The treatment takes about 30 minutes (children) to 60 minutes (adults).

The frequency of sessions varies. Sometimes just one session might help, but in most cases more sessions are needed. It is advisable to start with shorter intervals between sessions (1-2 weeks), and later on switch to once-a-month treatment, which has health-preventing and health-preserving effects.

Rest mode with enough fluid intake is recommended after the session.



SPS method (previously SM system)

It is a set of exercises compiled by Dr. Smíšek, where during the exercise, by using special requisites, (rubber rope, flexible mat, stick) spiral muscle chains are activated, which normally tend to be weakened ( e.g. diagonal abdominal muscles) and the same time vertical abdominal muscles become subdued, which normally, by contrast, tend to be too tense (e. g. muscles along the back).

Exercise causes correction of this disbalance as well stretching of the back upwards, furthering of vertebrae, elongation of the vertebrae, alleviation of the pressure on intervertebral discs joints, which enables their better nourishment, regeneration and treatment. This method is suitable for all patients with vertebrogenic diseases (back pain, after operation states, scoliosis, disc prolapse…), arthritis of the large joints, states after the replacement of joints etc., and it can be practiced by people of all age groups.




Sensorimotor stimulation (SMS)

It is a system of balancing exercises practiced in various postural positions, often using various balancing props. The exercises consist of deflecting the mat or directly the patient from balanced position. The order of exercises is individual. The exercise starts with the correction of position of foot arch and with the drill of the so-called corrected standing position (standing position based on correct position of the foot, through correct position of supporting joints, pelvis, shoulders, and head), which is the basic prerequisite for all balancing exercises and is important for the perception of the body in the environment.

Through the SMS, the most motion activities (sitting, standing, walking) can be influenced. Exercises done vertically enable the people to eliminate incorrect motion stereotypes and achieve quick and automatic activation of the muscles necessary for a correct body control (standing, sitting) and to improve the stability and the walking.

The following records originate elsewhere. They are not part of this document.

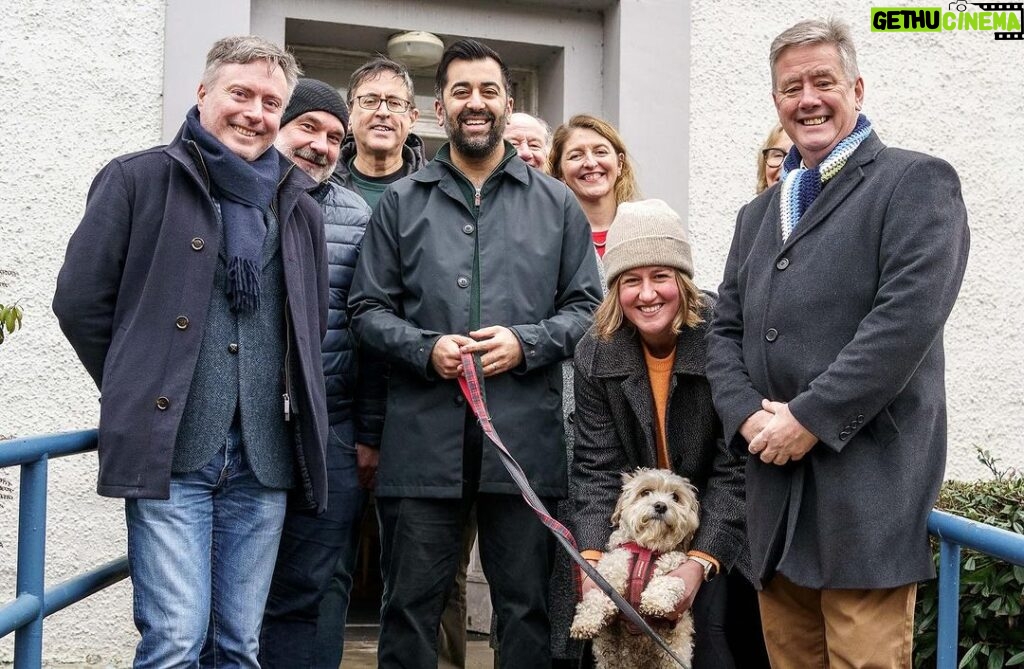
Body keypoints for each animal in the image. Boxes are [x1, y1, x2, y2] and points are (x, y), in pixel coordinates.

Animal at [569, 467, 704, 667]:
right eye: (645, 492)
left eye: (675, 497)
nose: (660, 506)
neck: (646, 550)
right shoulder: (609, 577)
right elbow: (595, 598)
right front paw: (585, 622)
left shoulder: (678, 568)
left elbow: (669, 582)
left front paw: (655, 601)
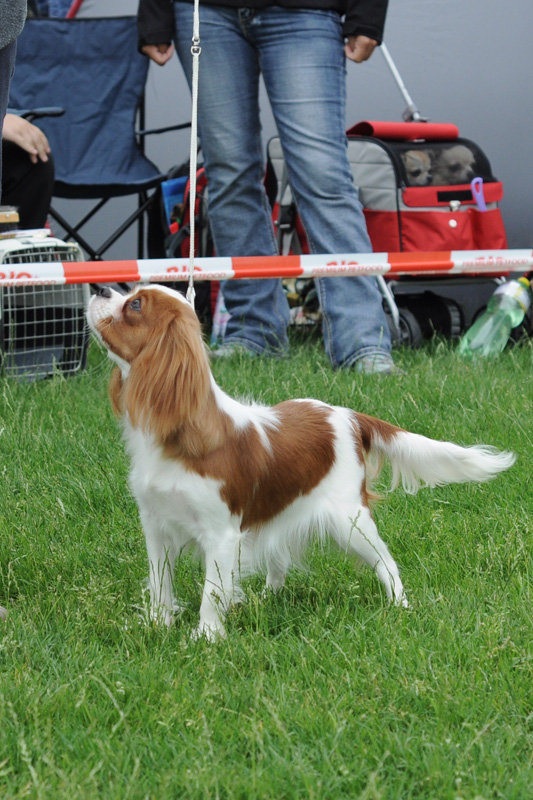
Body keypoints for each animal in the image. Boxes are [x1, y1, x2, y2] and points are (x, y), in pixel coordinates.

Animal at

This exercise is suitable as a treatment and prevention of injuries, pain syndromes resulting from wrong body control, balance disorders etc.

Visceral Manipulation

The therapeutical method named Visceral Manipulation was created and is constantly being developed by recognised French osteopath and physiotherapist J.P. Barral. It was him who noticed an interconnection between internal organs (viscera) and the motoric apparatus.

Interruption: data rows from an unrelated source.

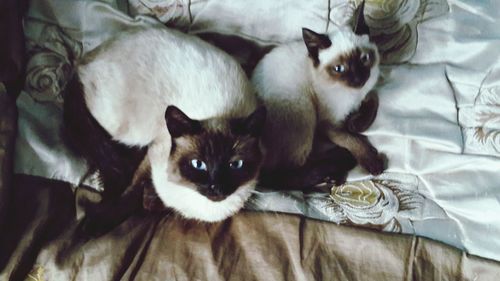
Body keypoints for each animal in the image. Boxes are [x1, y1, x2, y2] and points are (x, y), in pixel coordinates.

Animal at [64, 26, 268, 230]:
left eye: (235, 165)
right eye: (198, 164)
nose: (216, 188)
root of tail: (86, 58)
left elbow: (147, 201)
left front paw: (149, 200)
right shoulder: (152, 155)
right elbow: (132, 193)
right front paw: (97, 222)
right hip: (128, 129)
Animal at [252, 0, 384, 182]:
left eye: (364, 59)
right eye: (339, 68)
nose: (357, 79)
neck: (353, 95)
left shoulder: (367, 88)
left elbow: (373, 98)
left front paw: (357, 124)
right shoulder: (328, 124)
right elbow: (351, 139)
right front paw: (371, 160)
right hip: (304, 110)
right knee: (285, 173)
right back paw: (336, 168)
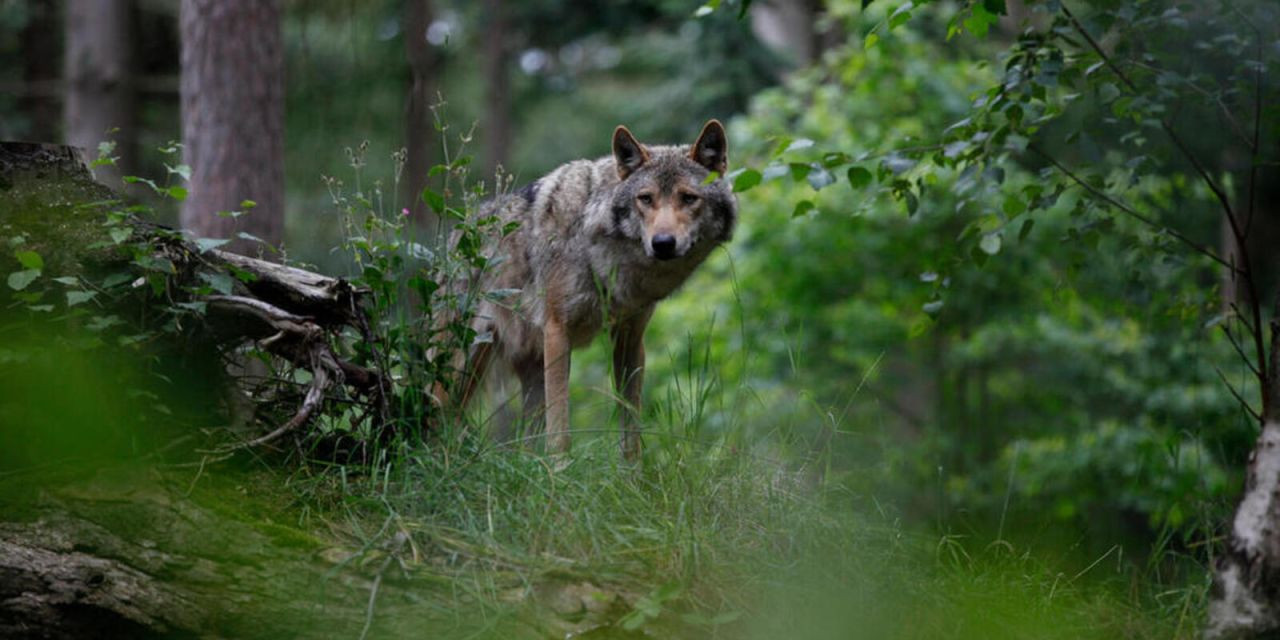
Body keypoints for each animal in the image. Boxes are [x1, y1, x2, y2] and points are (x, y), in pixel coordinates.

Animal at [440, 120, 742, 460]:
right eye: (646, 199)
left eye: (689, 198)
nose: (663, 243)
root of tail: (453, 235)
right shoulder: (557, 331)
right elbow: (561, 431)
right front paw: (560, 470)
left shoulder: (630, 338)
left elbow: (630, 429)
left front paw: (633, 473)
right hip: (460, 367)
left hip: (526, 375)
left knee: (523, 446)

Organs are held at their places by a system of ligaments and fascias. This system not only secures the position of an organ, but also its ability to move and react to various outside impacts (movement of the diaphragma when breathing, heart activity, body movement). If this system is in any way damaged or impaired (surgery, accident, illness, stress, faulty body posture, etc.), its ability to react to such outside impacts decreases and the organ moves to a different position, its optimal functioning is impaired and changes can then influence the adjacent organs, and also the motoric apparatus.

The goal of this method is to restore, by applying soft manual techniques, normal mobility, tonus and motility of internal organs, adjacent connecting tissues and other parts of the body where the physiological movement is damaged.

By applying specific techiques, the therapist first checks the area with the highest tension and sebsequently, relaxes this area by using soft targeted movements.